In terms of the administration routes of MSCs, which might also contribute to the tremendously various outcomes of MSC treatment, our results illustrated that both the delivery of intravenous injections and submucosal injection by endoscopy could be conducive to the healing and recurrence of UC [18]. It is also reported that submucosal endoscopic injection using AD-MSCs could ameliorate TNBS-induced colitis, especially stenosis in rats [54]. Meanwhile, we have noticed from Nam and Cao’s studies that compared with using entire mouse BM-MSCs, application of extracellular vesicles (EVs) extracted from mouse BM-MSCs was more efficient in improving colon length [38, 48]. Since no trial has been implemented to compare manners of delivery, it remains unclear whether injected MSCs must migrate to sites of inflammation or whether they can exert their therapeutic effects in a systemic way. Lightner et al. [55] reported that the healing rates were higher when MSCs were combined with fibrin glue or a Gore Bio-A Fistula Plug compared with direct injection (71% and 83% versus 50%). It seemed that intravenous, intraperitoneal and submucosal endoscopic injections are all feasible manners to put up significative outcomes in MSCs-therapy. Unfortunately, we were not able to determine which administration routes would occupy predominance due to the low quantity and quality of included literature. In consequence, more studies should be carried out to draw conclusions concerning which method is more reliable and effective.

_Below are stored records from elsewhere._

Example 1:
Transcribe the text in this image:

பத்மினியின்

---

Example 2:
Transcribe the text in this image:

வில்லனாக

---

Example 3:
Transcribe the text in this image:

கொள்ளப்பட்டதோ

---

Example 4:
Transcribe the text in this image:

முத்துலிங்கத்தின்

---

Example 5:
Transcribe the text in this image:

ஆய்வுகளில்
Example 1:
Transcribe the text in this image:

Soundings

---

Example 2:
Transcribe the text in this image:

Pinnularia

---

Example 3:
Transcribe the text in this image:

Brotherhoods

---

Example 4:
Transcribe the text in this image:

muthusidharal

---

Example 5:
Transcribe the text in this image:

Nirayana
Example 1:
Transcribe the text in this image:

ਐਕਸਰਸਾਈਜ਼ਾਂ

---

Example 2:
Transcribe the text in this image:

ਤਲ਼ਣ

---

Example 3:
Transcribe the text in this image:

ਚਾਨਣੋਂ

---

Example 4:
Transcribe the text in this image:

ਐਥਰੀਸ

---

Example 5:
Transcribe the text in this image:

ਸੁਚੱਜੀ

Despite it is not known the precise mechanisms of UC, recent studies indicated both innate and adaptive immunity play a part in disease pathogenesis [56]. For instance, interleukin-5 (IL-5) produced by Th2-polarized T cells in colonic lamina propria cells, as well as IL-13 came from nonclassical natural killer T cells [57], were found to contribute to epithelial cytotoxicity and barrier dysfunction in UC patients. Meanwhile, the activation of neutrophils and dendritic cells, along with the expression of Toll-like receptors 2 (TLR2) and TLR4, was proved to be accumulated in colonic tissue [58,59,60]. Legaki et al. modified the expression of cytokines in the UC mouse model using extracellular matrix of cultured MSCs, which successfully reduced intestinal inflammation at pathological level [61]. MSCs might be able to exert protective functions by supporting colonic epithelial cells’ and mucous barriers’ survival and regeneration through the production of growth factors, exosomes, cytokines, and metabolites [62, 63]. They may also serve as the function of immunosuppression which could prevent the activation of effector T cells and promote the formation of regulatory T (Treg) cells [64,65,66]. In the past 2 years, Park et al. and Yousefi-Ahmadipour et al. have suggested that ASCs have the ability to reduce numbers of inflammatory M1 macrophages and induce differentiation of anti-inflammatory M2 macrophages to alleviate the symptoms of UC [67, 68]. In the future, it is imperative to carry out more research on molecular mechanisms to elaborate the specific association between MSCs and UC.

Our study has certain limitations which are worthy of consideration. Primarily, parts of the enrolled studies are small-sized with low methodological quality. Plus, studies were not extensive enough owing to insufficient location sources. Additionally, we could not assess publication bias. Finally, no histopathologic or other direct indicators are evaluated to estimate the role of MSCs (such as endoscope and MRI) in human studies.

Conclusion

In conclusion, our results provide a systematic summary on efficacy of MSCs for the treatment of UC. Although MSCs appear to be potentially safe and effective in large numbers of animal and clinical trials, further randomized controlled clinical studies with high quality are needed to offer more powerful medical evidence.